_RECORDS PROVIDED_:
━━━━━━━━━━━━━━━━━━━━━━━━━━━━━━
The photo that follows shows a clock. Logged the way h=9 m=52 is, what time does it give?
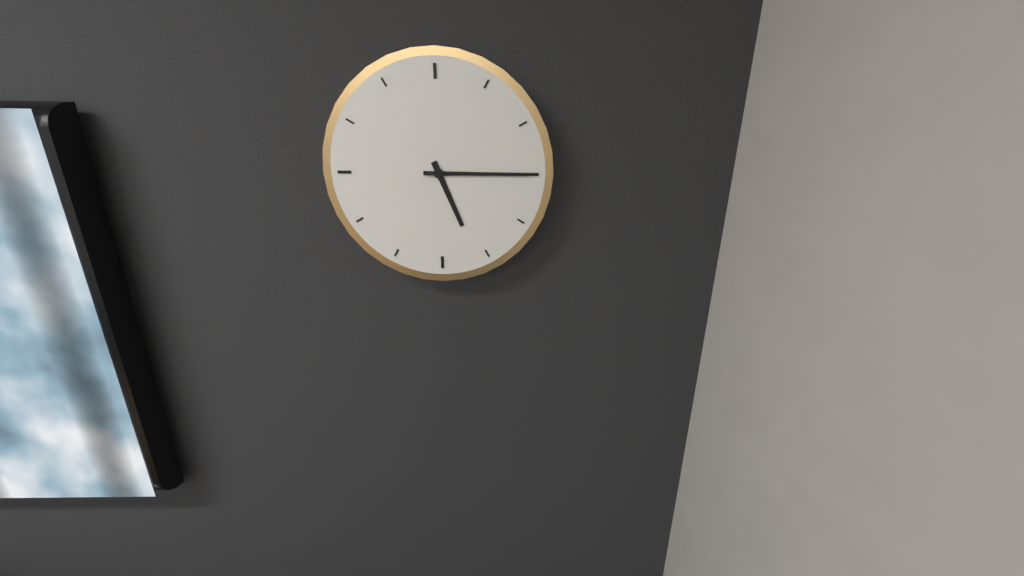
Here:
━━━━━━━━━━━━━━━━━━━━━━━━━━━━━━
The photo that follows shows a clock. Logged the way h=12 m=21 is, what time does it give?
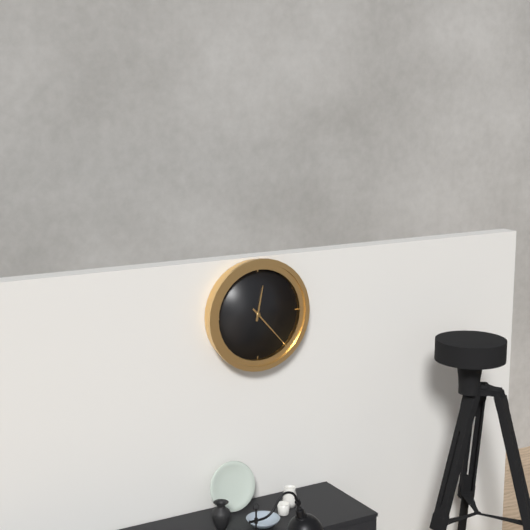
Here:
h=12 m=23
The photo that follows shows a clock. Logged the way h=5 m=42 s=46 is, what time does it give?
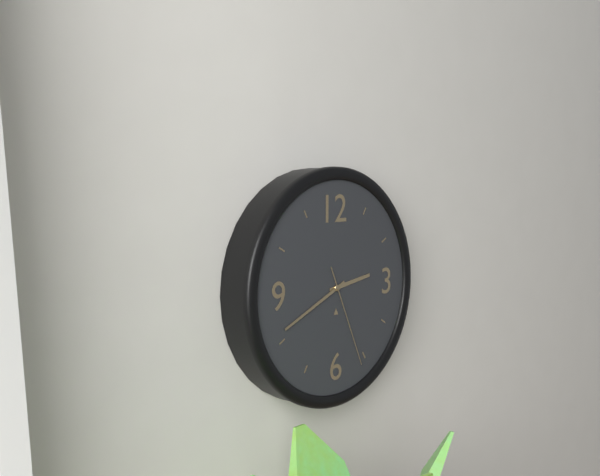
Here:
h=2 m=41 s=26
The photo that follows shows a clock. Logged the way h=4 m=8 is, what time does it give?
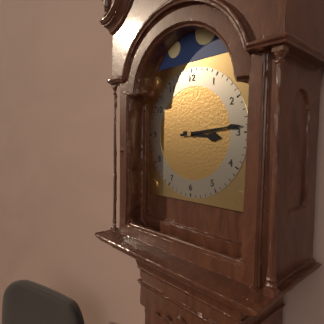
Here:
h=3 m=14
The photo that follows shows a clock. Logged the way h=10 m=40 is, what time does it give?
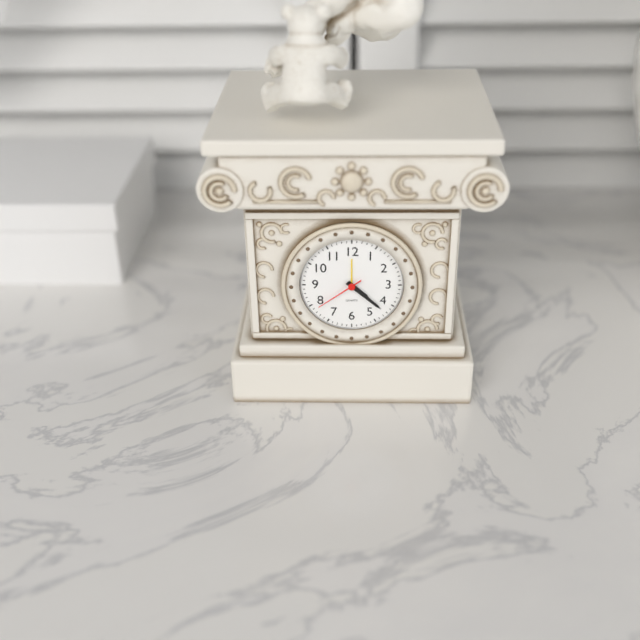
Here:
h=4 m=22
━━━━━━━━━━━━━━━━━━━━━━━━━━━━━━
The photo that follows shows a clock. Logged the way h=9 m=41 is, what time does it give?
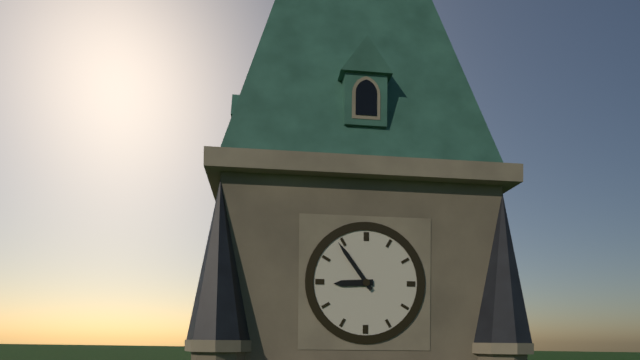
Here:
━━━━━━━━━━━━━━━━━━━━━━━━━━━━━━
_EXERCISE REQUIREMENTS_: Pick out each line of the items containing the word "that" and copy it in full.

_IN RESPONSE_:
The photo that follows shows a clock. Logged the way h=9 m=52 is, what time does it give?
The photo that follows shows a clock. Logged the way h=12 m=21 is, what time does it give?
The photo that follows shows a clock. Logged the way h=5 m=42 s=46 is, what time does it give?
The photo that follows shows a clock. Logged the way h=4 m=8 is, what time does it give?
The photo that follows shows a clock. Logged the way h=10 m=40 is, what time does it give?
The photo that follows shows a clock. Logged the way h=9 m=41 is, what time does it give?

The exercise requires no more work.